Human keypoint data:

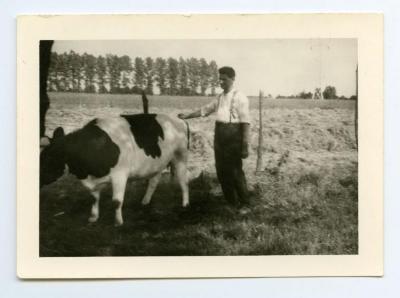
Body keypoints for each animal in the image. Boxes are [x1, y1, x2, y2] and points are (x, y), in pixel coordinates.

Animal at [39, 114, 190, 226]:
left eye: (49, 157)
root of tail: (179, 118)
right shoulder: (93, 179)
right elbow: (94, 197)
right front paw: (93, 217)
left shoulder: (120, 175)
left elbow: (116, 201)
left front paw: (118, 222)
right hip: (157, 163)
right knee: (154, 180)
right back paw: (145, 201)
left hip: (180, 156)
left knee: (183, 181)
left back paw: (185, 204)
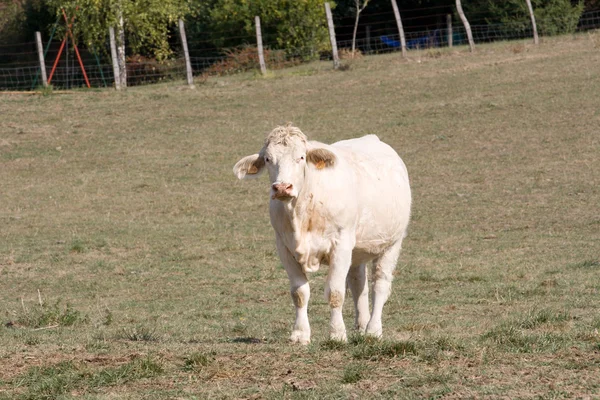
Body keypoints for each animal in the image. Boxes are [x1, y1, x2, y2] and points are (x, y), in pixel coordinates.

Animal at [232, 125, 410, 344]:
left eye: (301, 157)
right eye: (267, 159)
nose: (282, 187)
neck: (301, 212)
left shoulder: (341, 245)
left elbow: (335, 292)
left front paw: (337, 333)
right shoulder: (284, 247)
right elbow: (299, 292)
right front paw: (300, 334)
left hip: (392, 243)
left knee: (380, 285)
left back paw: (373, 330)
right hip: (357, 251)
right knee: (359, 284)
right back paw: (361, 326)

* _Work required_
Copy each entry exactly as written, and drop the pictures from the copy.

* _Response to this exercise_
Body keypoints for each animal in the image. Boxes are [x1, y1, x2, y2] and points are (x, y), in pixel coordinates.

Animal at [39, 114, 190, 226]:
left eye: (49, 157)
root of tail: (179, 118)
right shoulder: (93, 179)
right elbow: (94, 197)
right front paw: (93, 217)
left shoulder: (120, 175)
left elbow: (116, 201)
left front paw: (118, 222)
right hip: (157, 163)
right knee: (154, 180)
right back paw: (145, 201)
left hip: (180, 156)
left knee: (183, 181)
left back paw: (185, 204)
Body keypoints for each animal in the image. Boxes are [x1, y1, x2, y2] and points are (x, y), in pixel coordinates.

Animal at [232, 125, 410, 344]:
left eye: (301, 157)
right eye: (267, 159)
nose: (282, 187)
neck: (301, 212)
left shoulder: (341, 245)
left elbow: (335, 292)
left front paw: (337, 333)
right shoulder: (284, 247)
right elbow: (299, 292)
right front paw: (300, 334)
left hip: (392, 243)
left knee: (380, 285)
left back paw: (373, 330)
right hip: (357, 251)
right knee: (359, 284)
right back paw: (361, 326)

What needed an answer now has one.